Sunday, November 28, 2010 | By: Mali

"True! nervous, very, very dreadfully nervous I had been and am;"

"But why WILL you say that I am mad?" ~ Edgar Allan Poe

I'm going crazy with nerves. I have so much due this week: Psych1 test, Spanish quiz and math project due Monday, Spanish oral interview (it's like an oral final exam) on Tuesday, Psych2 test, Psych 1 final paper and math quiz on Wednesday. I should have been working on this stuff much more than I actually did this weekend. Instead, I bemoaned my health (headache's back!), whined at work and slept. Awesome.

I hope you're all doing well. It feels like I was away for so much longer than a day or two!

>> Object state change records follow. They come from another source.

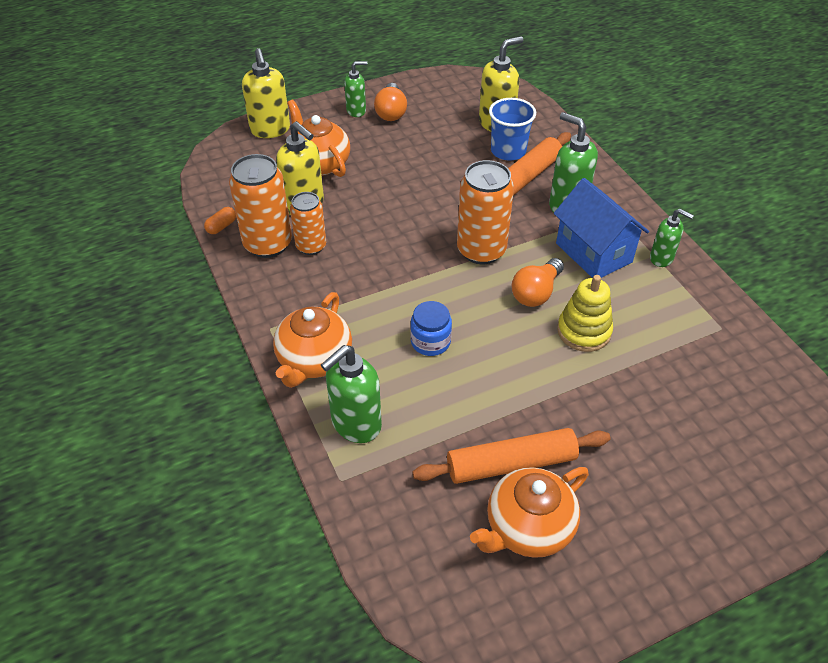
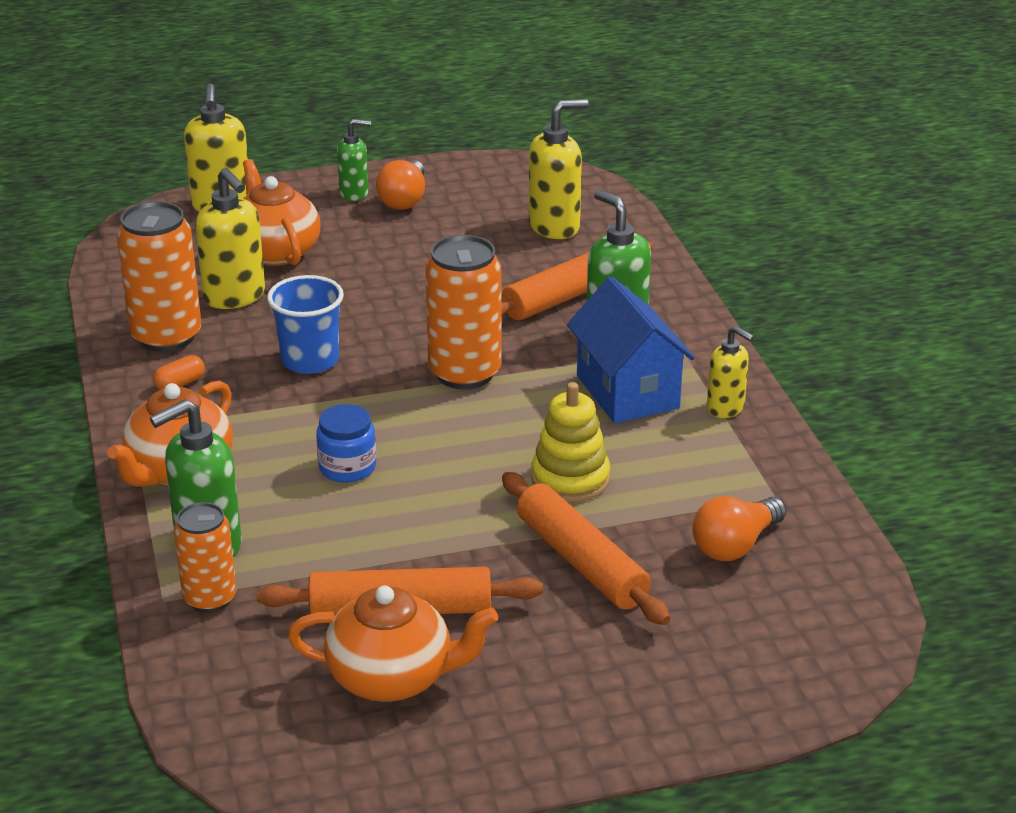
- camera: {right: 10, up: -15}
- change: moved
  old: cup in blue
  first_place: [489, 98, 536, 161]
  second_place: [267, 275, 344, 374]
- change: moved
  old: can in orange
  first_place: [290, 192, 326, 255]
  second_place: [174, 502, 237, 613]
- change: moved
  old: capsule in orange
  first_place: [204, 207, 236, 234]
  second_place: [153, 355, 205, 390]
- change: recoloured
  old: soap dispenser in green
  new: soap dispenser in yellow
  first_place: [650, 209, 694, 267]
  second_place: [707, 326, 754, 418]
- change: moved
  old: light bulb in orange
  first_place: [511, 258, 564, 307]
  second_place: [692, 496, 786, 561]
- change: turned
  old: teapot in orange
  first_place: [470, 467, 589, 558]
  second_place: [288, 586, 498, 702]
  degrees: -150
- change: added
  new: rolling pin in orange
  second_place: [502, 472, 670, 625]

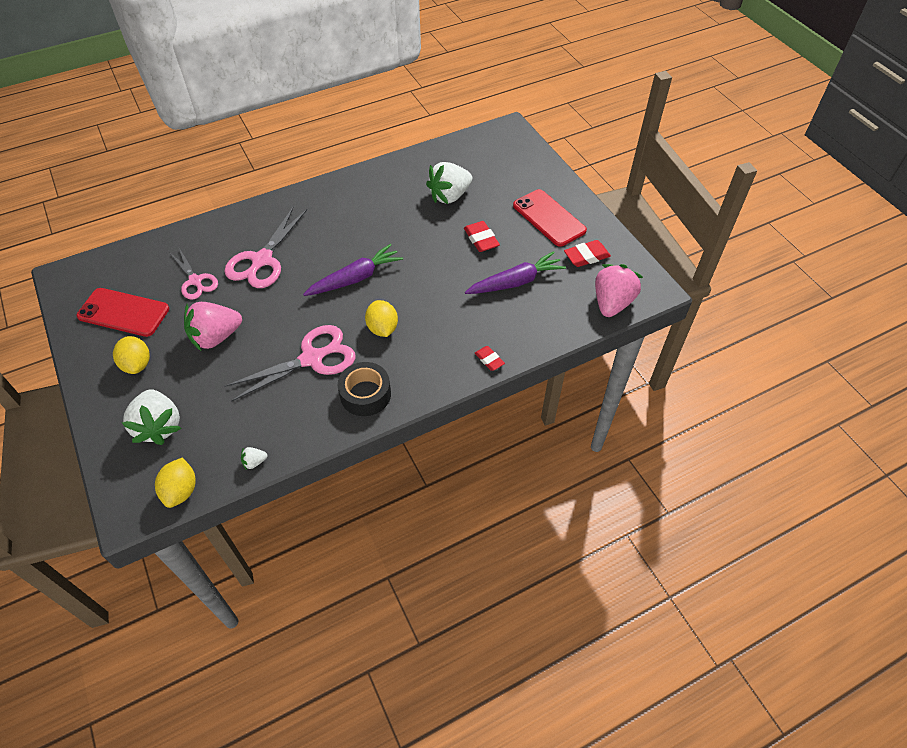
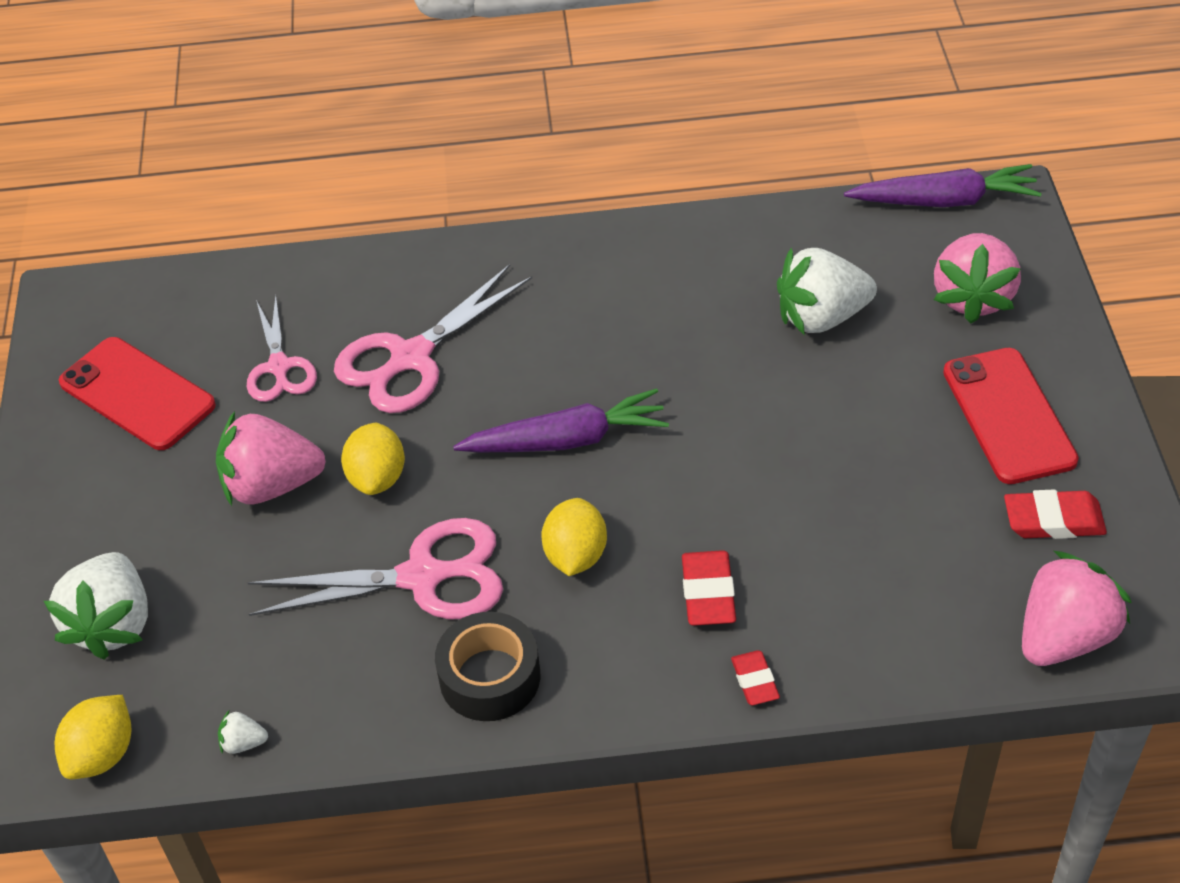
- camera: {right: 25, up: -5}
- change: moved
  old: eraser in red
  first_place: [464, 221, 500, 252]
  second_place: [682, 550, 736, 626]
- change: moved
  old: carrot in purple
  first_place: [465, 251, 566, 294]
  second_place: [844, 164, 1042, 207]
- change: moved
  old: lemon in yellow
  first_place: [113, 336, 150, 374]
  second_place: [341, 423, 405, 495]
- change: added
  new: strawberry in pink
  second_place: [934, 233, 1021, 324]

I was right about the crazy people taking shelter in the library, by the way. On Friday night I encountered a ridiculous amount of creepy old men, including one who took the time to stop me from cleanup to tell me to "have a good night, sweet girl." I know that shouldn't seem creepy, but it really was. I was like "yeahokbye" as I fled the area lol. On a lighter subject, I was talking with a coworker about a fiction book on the topic of zombies in our area: as I'm trying to find the book for her, she asks me "Is it in fiction or local history?" Uhm ... LOL. Well not local history, otherwise we'd probably all be dead, yeah? I don't know if any of you will find that amusing, but I laughed for quite awhile haha. I'm very easily amused, I'm sure this isn't a surprise.

Blah, this is such a boring post! I'm sorry. I'm really dragging - it must be time to make more coffee. :)

Have a good night!

Update: Okay, I'm a bit peppier now that I've downed copious amounts of coffee. Am I the only one who drinks the stuff like it's water? I think it is more of a comfort drink to me than anything - I tend to put lots of milk and cream in it, although I can drink it black when I really need the extra buzz.

While I'm here and somewhat coherent, I think I'll post about some of my thoughts regarding blogs (because I'm that bored). It's an odd situation, to find yourself reading intimate details about someone's life and still be so far removed from the situation. Am I the only one who tends to relate more to some bloggers than others? Sometimes I read posts and just assume it's the product of an overactive but uninspired imagination, while there are other writers I seem to immediately identify with. This probably makes me sound like a terrible snob, and I really don't know that I have a point. I'm just rambling - giddy to not be studying Spanish and reluctant to return to my studies.

I think it's interesting to see just how much information someone is willing to hand out online, regardless of their situation. I wonder if all of this "openness" doesn't increase the bad situations we find ourselves in.

Well, this is a cheery post. I'm sure my 3 (!) followers are glad that I've posted it ;) Sorry, loves. I might be on the verge of a "low" cycle, we'll have to see how this week plays out. If anyone's curious about the quotes, they mean nothing - I just suck at titles.